January 03, 2004


Okay, if you are a real Indian cook, please don't read this. I'll be the first to admit that my "Indian" cooking only grazes the surface of what can be a simply incredible cuisine. But, if you (like me) are just someone trying to "follow along" you might find this interesting.

Yesterday, I BBQed some "tandorri chicken". I place that in quotes because a) I don't really know how to spice this dish properly, and b) BBQ/smoking is really no substitute for a real "tandor" cooker. I marinated the chicken in yougurt, cumin, cillantro, and a commerical "tandorri chicken" mix. The later is an easy way to get the red color, as it contains powdered food dye. If you want to be traditional, you mix the spices yourself and buy powdered red food coloring. I figure that for the casual foodie a commercial mix (I use Sharwood's) is no better or worse than adding powdered red coloring.

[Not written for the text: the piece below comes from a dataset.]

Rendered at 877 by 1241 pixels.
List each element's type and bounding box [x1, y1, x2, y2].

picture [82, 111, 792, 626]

But for me, the real treat is the next day. My favorite "Indian" dish is "chicken tikka masala". My understanding is that this is kind-of-sort-of based on a real Indian dish known as "butter chicken." But at this point, it has become so bastardized that you really can't tell where one ends and the other begins. For me, no matter, the combination of Indian spices with a heavy cream sauce is hard to pass up. My version always starts with "tandorri chicken" that I have offset smoked on the grill. For the sauce, I use a combination of standard Indian spices "garam masala" plus lots of cumin and corriander seed. I also add any extra yougurt marginade that I used for the chicken. I heat this up in a pan with heavy cream, and cook on low heat until it has obviously become a sauce. The chicken I large dice and re-heat in the sauce. Garnish can be cillantro, cashews, both, or neither.

The reality for me is that this 2nd day dish turns out to be much better than I get at the majority of Indian places. The reason is that I'm using a slow-ish smoked chicken, which adds amazing flavors to the dish. I suspect that in India, likewise chicken tends to be cooked over wood or charcoal fired ovens, whereas here in the states the vast majority of places use gas. I don't blame my $7.95 all-you-can-eat buffet friends, mind you. I'm just saying that when I have the time to make it myself, it is one heck of a treat.

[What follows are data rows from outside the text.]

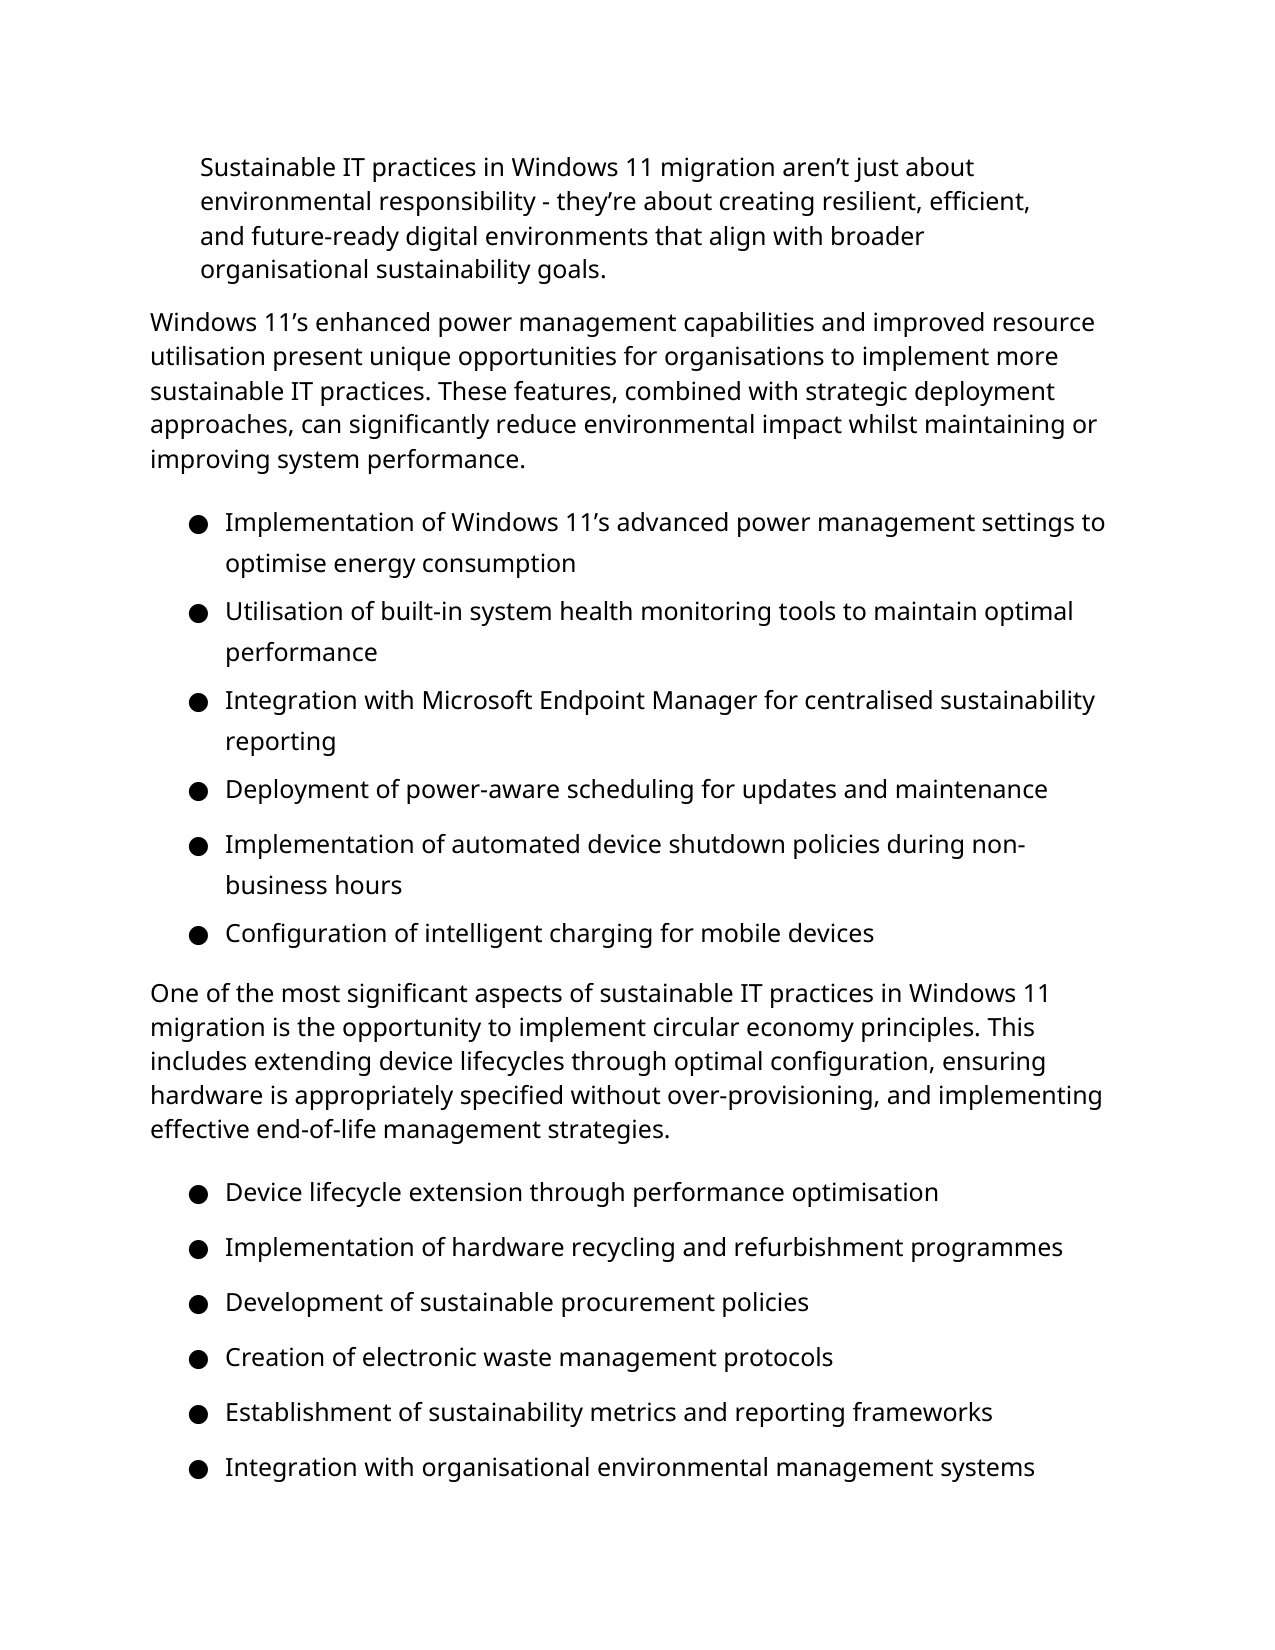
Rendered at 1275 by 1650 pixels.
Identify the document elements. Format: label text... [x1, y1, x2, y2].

list Device lifecycle extension through performance optimisation [187, 1164, 1125, 1216]
list Deployment of power-aware scheduling for updates and maintenance [187, 761, 1125, 812]
list Development of sustainable procurement policies [187, 1274, 1125, 1326]
list Implementation of Windows 11’s advanced power management settings to optimise energy consumption [187, 494, 1125, 579]
list Utilisation of built-in system health monitoring tools to maintain optimal performance [187, 583, 1125, 668]
list Creation of electronic waste management protocols [187, 1329, 1125, 1381]
list Implementation of hardware recycling and refurbishment programmes [187, 1219, 1125, 1271]
text Windows 11’s enhanced power management capabilities and improved resource utilisation present unique opportunities for organisations to implement more sustainable IT practices. These features, combined with strategic deployment approaches, can significantly reduce environmental impact whilst maintaining or improving system performance. [150, 305, 1125, 475]
list Implementation of automated device shutdown policies during non-business hours [187, 816, 1125, 902]
list Integration with Microsoft Endpoint Manager for centralised sustainability reporting [187, 672, 1125, 757]
list Establishment of sustainability metrics and reporting frameworks [187, 1384, 1125, 1436]
list Configuration of intelligent charging for mobile devices [187, 905, 1125, 957]
text Sustainable IT practices in Windows 11 migration aren’t just about environmental responsibility - they’re about creating resilient, efficient, and future-ready digital environments that align with broader organisational sustainability goals. [200, 150, 1075, 286]
list Integration with organisational environmental management systems [187, 1439, 1125, 1491]
text One of the most significant aspects of sustainable IT practices in Windows 11 migration is the opportunity to implement circular economy principles. This includes extending device lifecycles through optimal configuration, ensuring hardware is appropriately specified without over-provisioning, and implementing effective end-of-life management strategies. [150, 975, 1125, 1146]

To offset the heavy cream of this dish, I also used up some cubed lamb I had in the freezer in a run towards "lamb vindaloo." Again, I'm not even close to the real thing, which has much more heat, and much more mustard components. I used the recipe you'll find first if you hit Google (ie, Google for "lamb vindaloo" and pick any of the top 20 links). It turns out to be from Esquire (1986-ish) and is an acceptable start. I didn't have any tamarinde in the house, so I swapped out some tomato paste and apricot jam. The Esquire recipe also omits potatoes (which I require in a vindallo so I added one large, diced medium, and added it 30 minutes before serving) and underestimates the cooking time for the lamb (they say 30 minutes, 1:30 is more reasonable). So, I braised the lamb for an hour, and then added diced potatoes and cooked for another 30 minutes.

The only interesting thing about this version is that it points out a basic concept for vindaloo. You slow cook onions, garlic, and ginger together to form the start of the sauce. Spanish and Mexican cooks might notice this as similar to a "sofrito" (sp?), which is a common basis for dishes from that background. It just goes to show you that nothing is new under the sun -- just about ever culture has at one time or another employeed every method.

Anyway, with a quick cookup of some basmatti rice, it was a heck of a good quick, but not really authentic, Indian meal. Let the hate-email start!